Given its relative economic weakness, Russia’s strategic outreach in the region is premised on two interrelated pillars: “security export” (eksport bezopasnosti) and asymmetricity. Taken together, these represent a synthesis of Russia’s Syrian and Libyan experiences. And that approach has been vividly demonstrated in the CAR.

The former element is concerned with Russia’s continued emphasis on participation in local affairs “by invitation of the legitimate political regime” (YouTube, December 19, 2018). At the same time, Russia is mixing diplomacy and threats of force: reaching out to both sides of the conflict (the Christian and the Muslim factions), while hinting at its military potential using the operation in Syria as an example (Tsargrad.tv, October 10, 2018).

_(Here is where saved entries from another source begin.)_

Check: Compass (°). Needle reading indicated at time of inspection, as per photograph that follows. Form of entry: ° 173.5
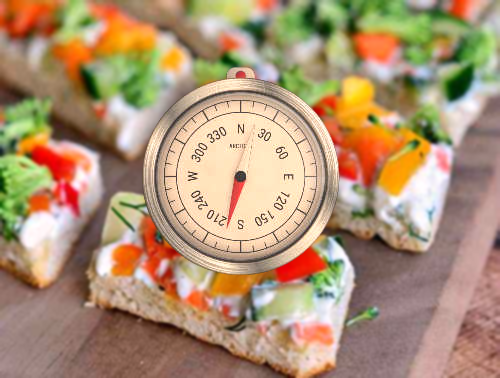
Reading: ° 195
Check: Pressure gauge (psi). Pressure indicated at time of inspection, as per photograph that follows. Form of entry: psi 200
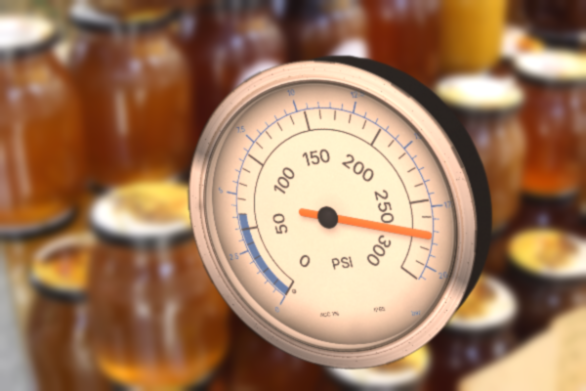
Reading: psi 270
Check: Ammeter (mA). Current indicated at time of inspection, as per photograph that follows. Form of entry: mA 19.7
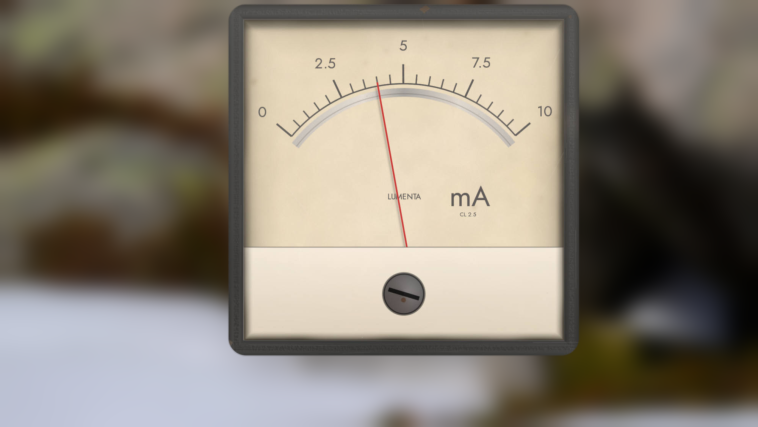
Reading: mA 4
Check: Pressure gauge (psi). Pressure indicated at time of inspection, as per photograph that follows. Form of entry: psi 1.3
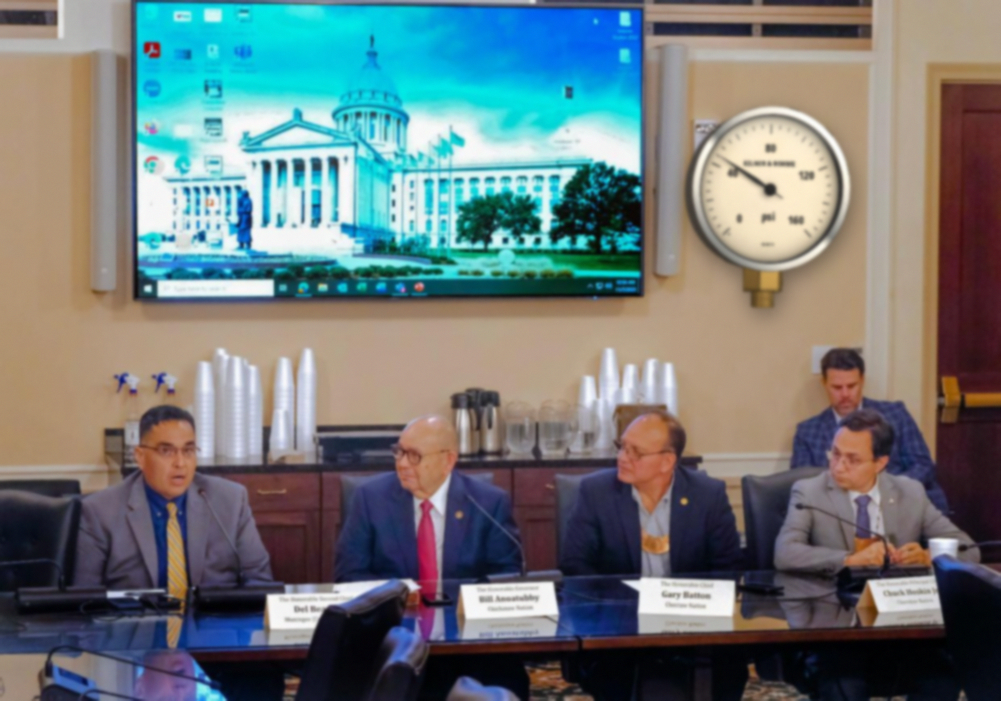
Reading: psi 45
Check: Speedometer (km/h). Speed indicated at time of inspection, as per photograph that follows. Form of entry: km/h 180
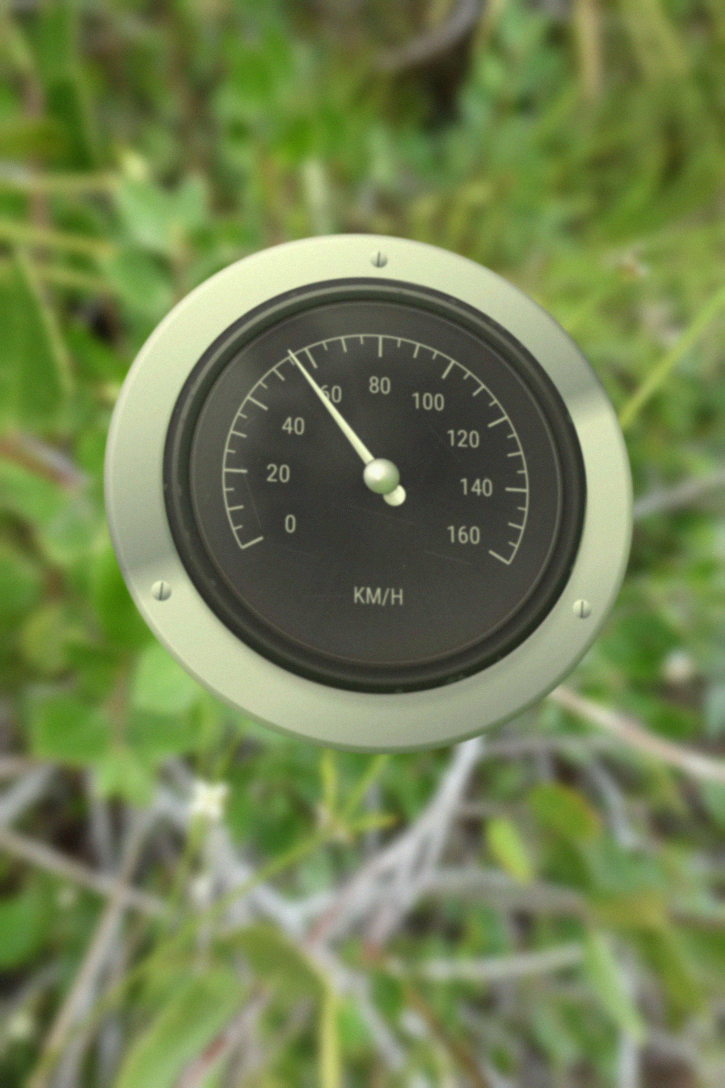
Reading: km/h 55
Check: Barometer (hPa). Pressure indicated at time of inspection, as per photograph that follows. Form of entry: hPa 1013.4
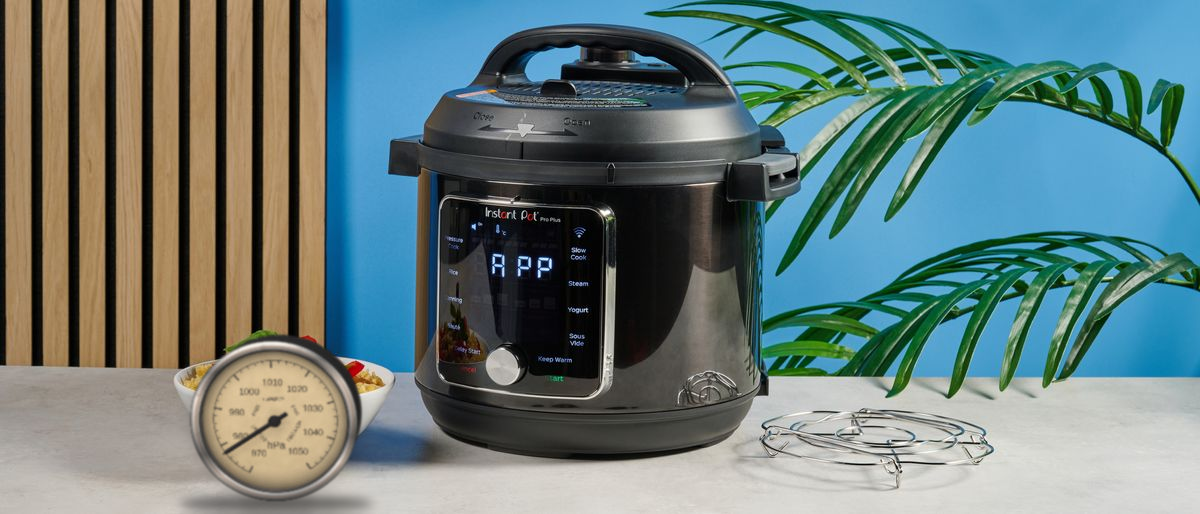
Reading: hPa 978
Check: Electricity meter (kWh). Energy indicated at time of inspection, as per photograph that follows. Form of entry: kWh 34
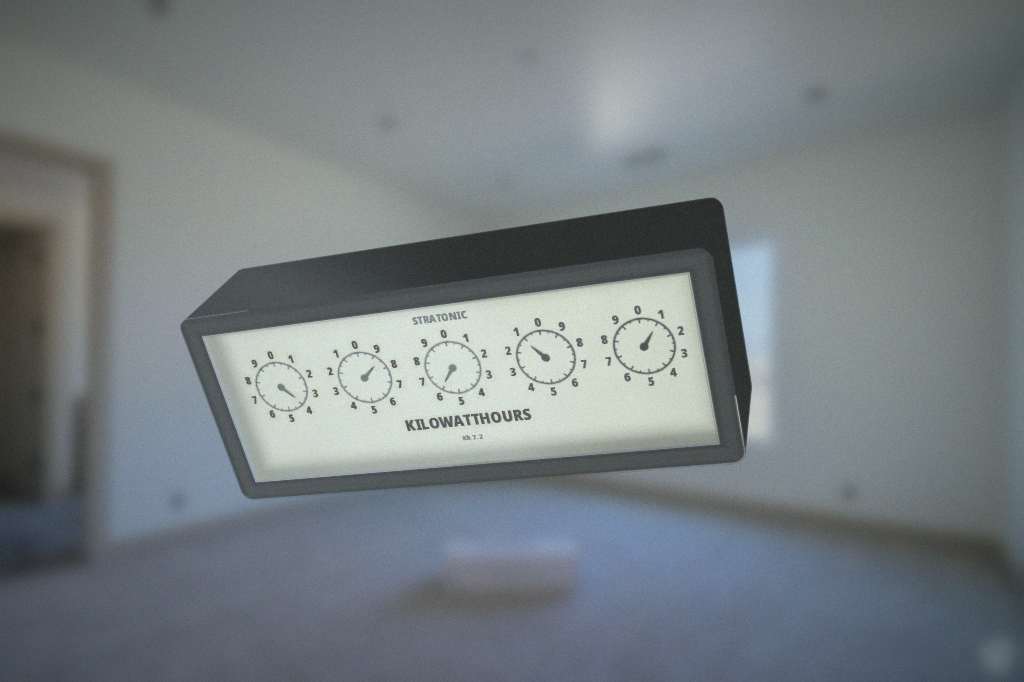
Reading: kWh 38611
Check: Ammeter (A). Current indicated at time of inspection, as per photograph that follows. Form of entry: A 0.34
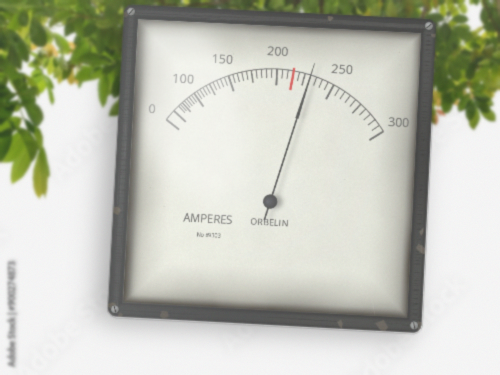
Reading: A 230
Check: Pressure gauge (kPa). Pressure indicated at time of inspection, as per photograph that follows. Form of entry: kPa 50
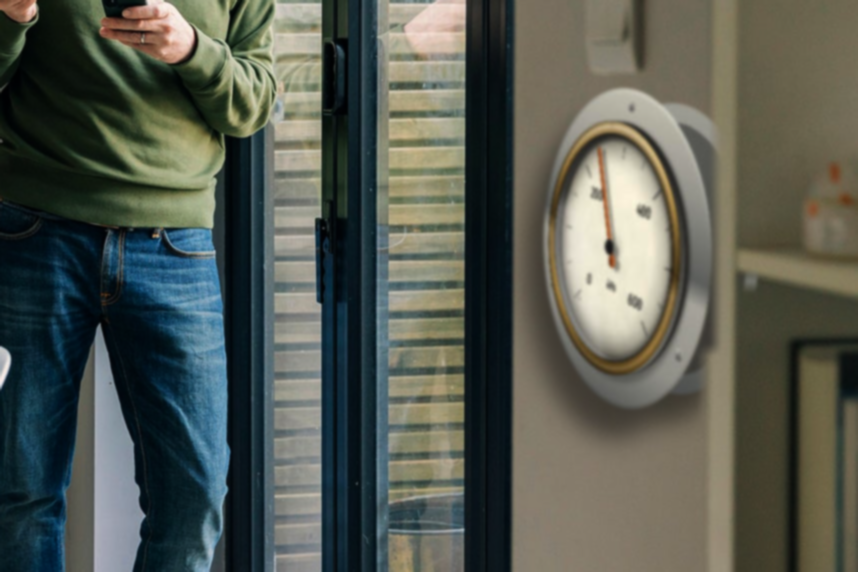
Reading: kPa 250
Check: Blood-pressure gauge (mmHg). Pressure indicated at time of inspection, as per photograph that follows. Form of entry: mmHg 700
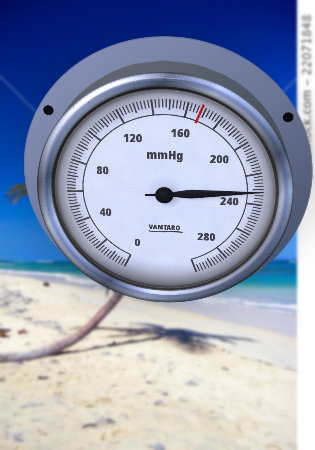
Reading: mmHg 230
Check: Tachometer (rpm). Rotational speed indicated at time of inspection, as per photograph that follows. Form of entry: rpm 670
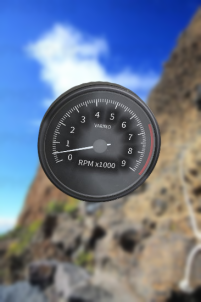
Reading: rpm 500
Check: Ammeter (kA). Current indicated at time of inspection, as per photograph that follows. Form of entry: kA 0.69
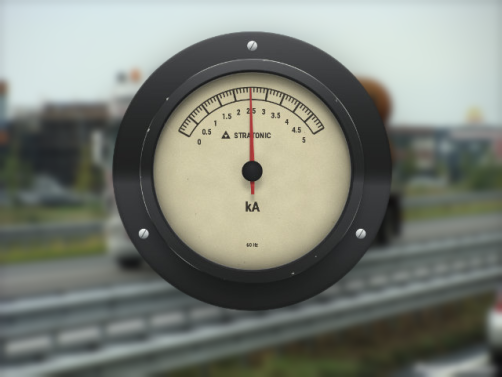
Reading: kA 2.5
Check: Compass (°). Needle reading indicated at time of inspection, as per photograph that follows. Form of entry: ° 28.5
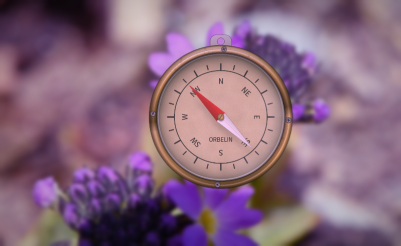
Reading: ° 315
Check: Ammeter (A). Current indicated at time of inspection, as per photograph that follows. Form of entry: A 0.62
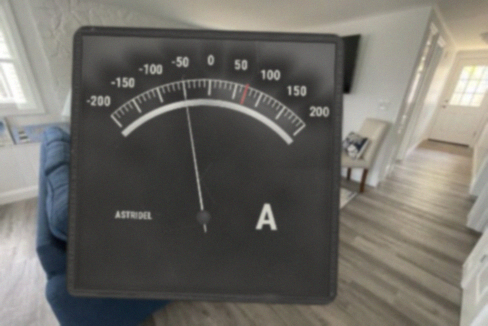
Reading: A -50
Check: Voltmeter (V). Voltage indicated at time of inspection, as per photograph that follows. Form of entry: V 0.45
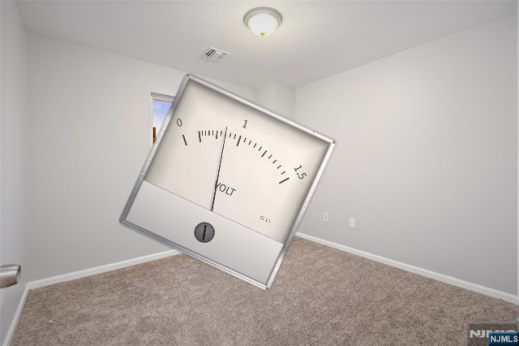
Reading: V 0.85
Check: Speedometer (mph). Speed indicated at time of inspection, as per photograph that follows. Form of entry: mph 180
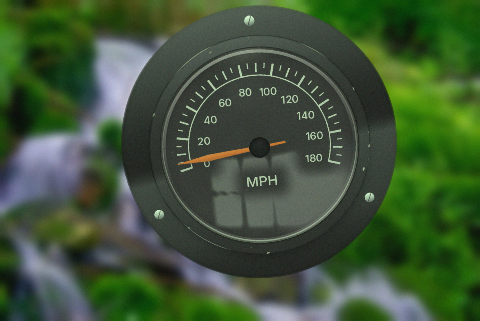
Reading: mph 5
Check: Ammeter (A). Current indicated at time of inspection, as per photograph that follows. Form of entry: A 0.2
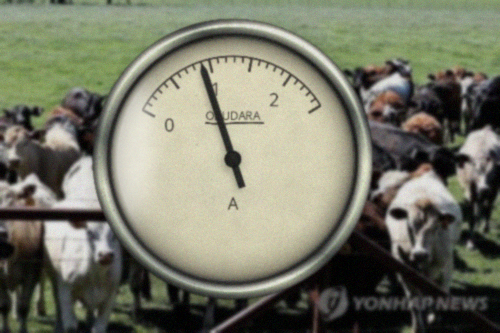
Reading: A 0.9
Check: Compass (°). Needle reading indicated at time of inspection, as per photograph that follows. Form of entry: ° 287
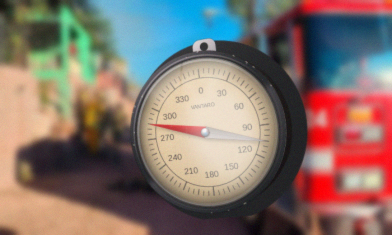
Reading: ° 285
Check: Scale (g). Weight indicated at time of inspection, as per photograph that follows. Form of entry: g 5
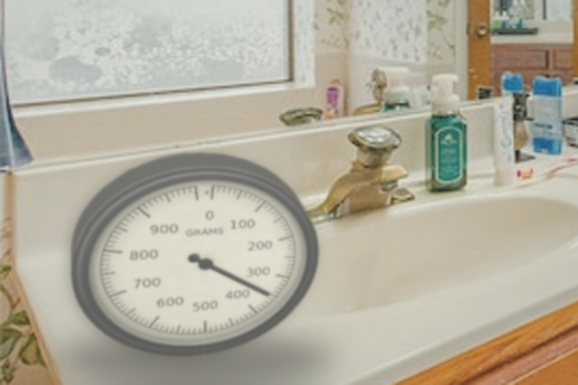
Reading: g 350
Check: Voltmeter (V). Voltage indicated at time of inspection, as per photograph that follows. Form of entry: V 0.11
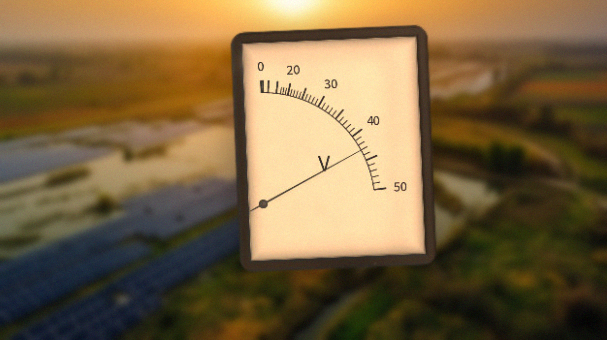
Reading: V 43
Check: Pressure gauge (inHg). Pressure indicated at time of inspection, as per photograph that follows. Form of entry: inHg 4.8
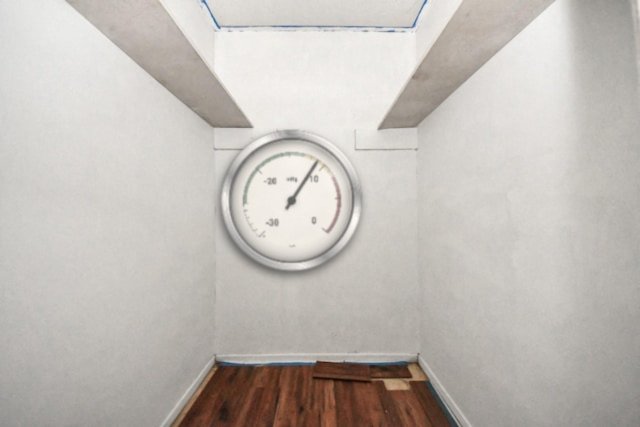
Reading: inHg -11
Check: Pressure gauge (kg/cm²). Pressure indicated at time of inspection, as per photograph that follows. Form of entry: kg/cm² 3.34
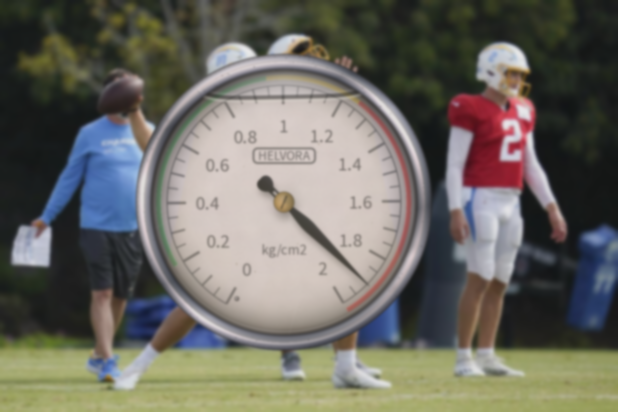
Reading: kg/cm² 1.9
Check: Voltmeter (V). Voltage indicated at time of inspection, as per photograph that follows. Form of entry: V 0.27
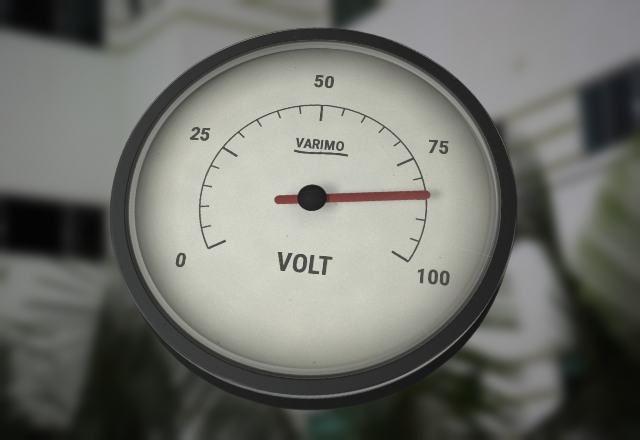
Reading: V 85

The latter element rests on a combination of:

“Information confrontation”: For the past several months, Russia has unleashed a massive anti-French information campaign, which vilifies and ridicules French efforts but “praises Moscow’s security-related initiatives as well as the ‘thriving’ cooperation between the two countries.” Russian prestige has grown exponentially, whereas French officials “are no longer invited to any of the official ceremonies carried out in Bangui—an unprecedented phenomenon since the CAR gained independence,” the Russian media alleges (Inosmi.ru, December 13, 2018). At the same time, the Russian side has used last summer’s assassination of the three investigative journalists in the CAR (see EDM, October 2, 2018) for its own benefit: right after the tragic incident, journalists from the Federal News Agency (closely related to Prighozin’s Internet Research Agency and said to have cooperated with the Wagner Group in Syria) made a trip to the CAR and portrayed the country as a no-go zone for Western observers (Tsargrad.tv, October 29, 2018).

Exploitation of Western mistakes: Russia sharply contrasts the failure of France’s massive Operation Sangaris and inefficient allocation of economic aid (France is said to be providing the CAR with 130,000,000 euros annually—a third of the local GDP) with Moscow’s supposedly decisive, timely and concrete (at least on the surface) actions.

Russia’s “comeback to Africa” is clearly gaining steam, and the CAR is a prominent testing ground for its broader strategy.